The work contributes to an emerging literature showing that extreme weather events provoke migration (albeit as an intervening variable), in contrast to theories championing its economic causes. Economic hardships resulting from climate events may trigger thoughts of migration: flood victims described damage to their homes and crops and drought victims spoke of debt spirals from crop failures and earlier borrowing. The growing prospect that climate vulnerability causes people to think about migrating, activating their economic logic and forcing migration when possible, should matter to climate analysts and planners.

Conclusions

Increasingly, national tort laws are being used to seek accountability from climate polluters for exogenous damage caused by tropical floods, droughts, glacier melt, and sea level rise. In 2015, the term “loss and damage” was included in the UN Framework Convention on Climate Change (UNFCCC) agreement to refer to climate change-induced harm, whether reparable or irreparable, to which countries cannot adapt. Migration represents perhaps the single most disruptive and widespread phenomenon, but also the likeliest response to long-term vulnerability.
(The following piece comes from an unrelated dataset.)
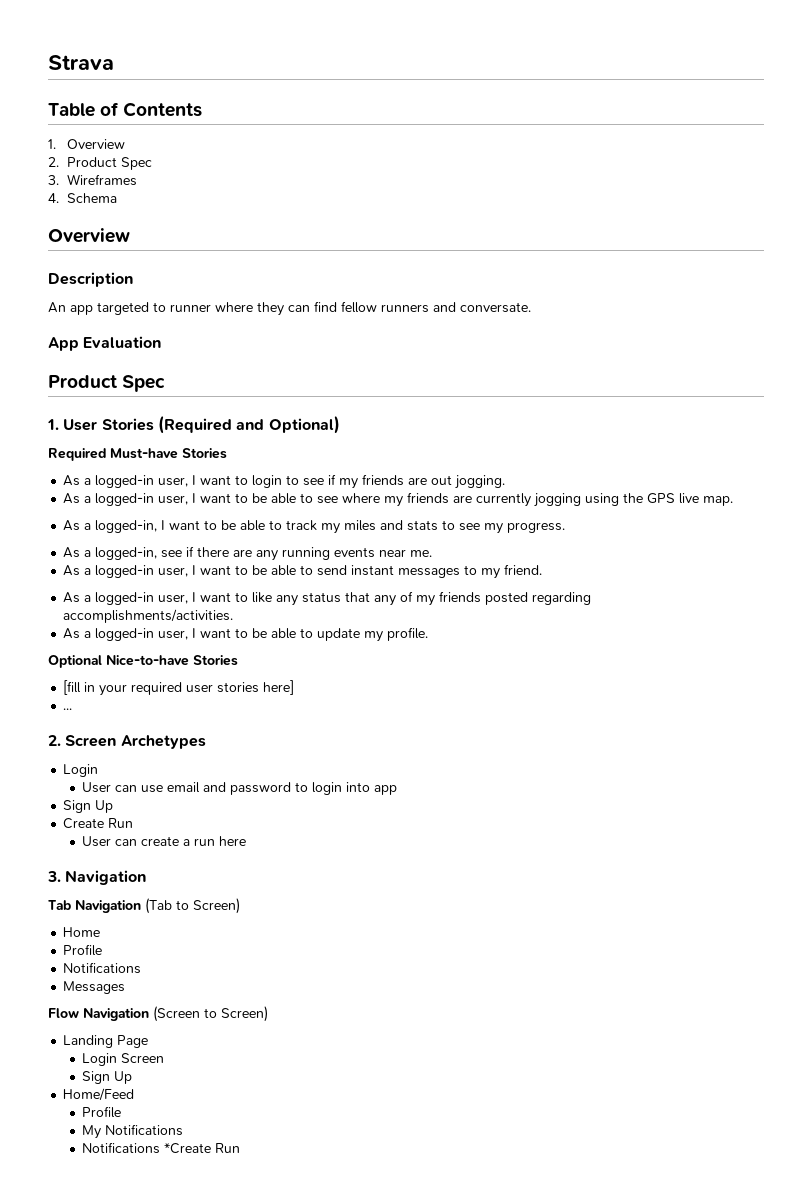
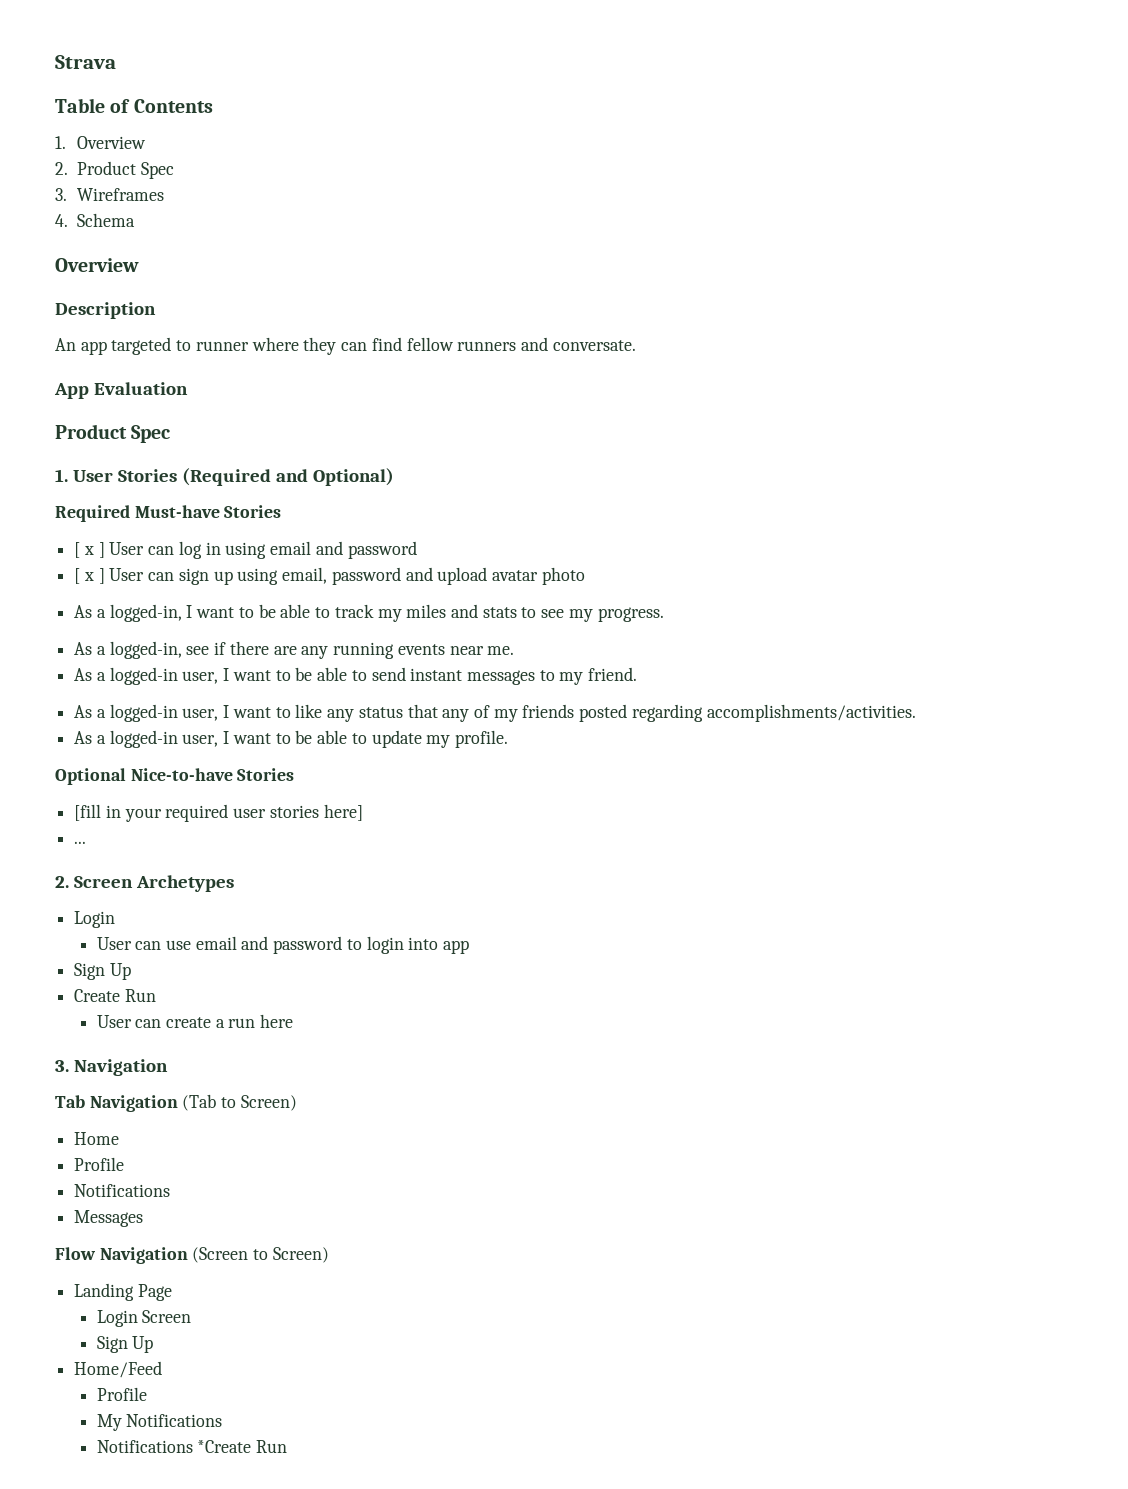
[63,474,506,489] [63,492,734,507] As a logged-in user, I want to login to see if my friends are out jogging. // As a logged-in user, I want to be able to see where my friends are currently jogging using the GPS live map. -> [74,541,417,559] [74,567,585,585] [ x ] User can log in using email and password // [ x ] User can sign up using email, password and upload avatar photo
These findings confirm the multicausality of climate migration. While the four climate migration drivers studied—climate vulnerability, perceptions of climate change, economic scarcity, and satisfaction with government—were not statistically correlated, evidence suggests that migration is multicausal and that climate change vulnerability functions as an intervening variable and a multiplier of economic adversity, which can significantly impact the decision to migrate. Moreover, migratory intent is statistically tied to experience with direct or indirect economic damage from adverse climate events.

Without prompting or training to associate climate event outcomes with government- and community-driven adaptation efforts, vulnerable communities will not consider these factors as they decide whether to migrate. Vulnerable nations must make choices about economic investment at least partly based on climate vulnerability and create policies and infrastructure to reduce this risk.